ACTION ITEM | In full and without alteration, print the records below, minus any images.

GIVEN RECORDS |
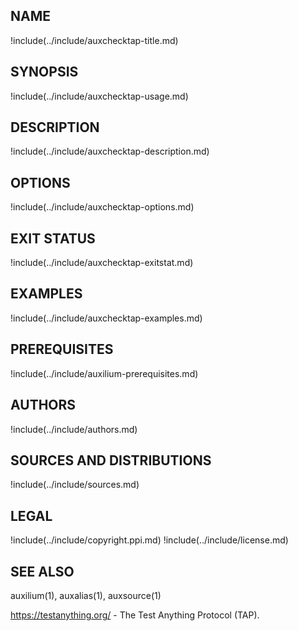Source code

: ## NAME

!include(../include/auxchecktap-title.md)

## SYNOPSIS

!include(../include/auxchecktap-usage.md)

## DESCRIPTION

!include(../include/auxchecktap-description.md)

## OPTIONS

!include(../include/auxchecktap-options.md)

## EXIT STATUS

!include(../include/auxchecktap-exitstat.md)

## EXAMPLES

!include(../include/auxchecktap-examples.md)

## PREREQUISITES

!include(../include/auxilium-prerequisites.md)

## AUTHORS

!include(../include/authors.md)

## SOURCES AND DISTRIBUTIONS

!include(../include/sources.md)

## LEGAL

!include(../include/copyright.ppi.md)
!include(../include/license.md)

## SEE ALSO

auxilium(1), auxalias(1), auxsource(1)

<https://testanything.org/> - The Test Anything Protocol (TAP).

TASK RESPONSE |
Source code

: ## NAME

!include(../include/auxchecktap-title.md)

## SYNOPSIS

!include(../include/auxchecktap-usage.md)

## DESCRIPTION

!include(../include/auxchecktap-description.md)

## OPTIONS

!include(../include/auxchecktap-options.md)

## EXIT STATUS

!include(../include/auxchecktap-exitstat.md)

## EXAMPLES

!include(../include/auxchecktap-examples.md)

## PREREQUISITES

!include(../include/auxilium-prerequisites.md)

## AUTHORS

!include(../include/authors.md)

## SOURCES AND DISTRIBUTIONS

!include(../include/sources.md)

## LEGAL

!include(../include/copyright.ppi.md)
!include(../include/license.md)

## SEE ALSO

auxilium(1), auxalias(1), auxsource(1)

<https://testanything.org/> - The Test Anything Protocol (TAP).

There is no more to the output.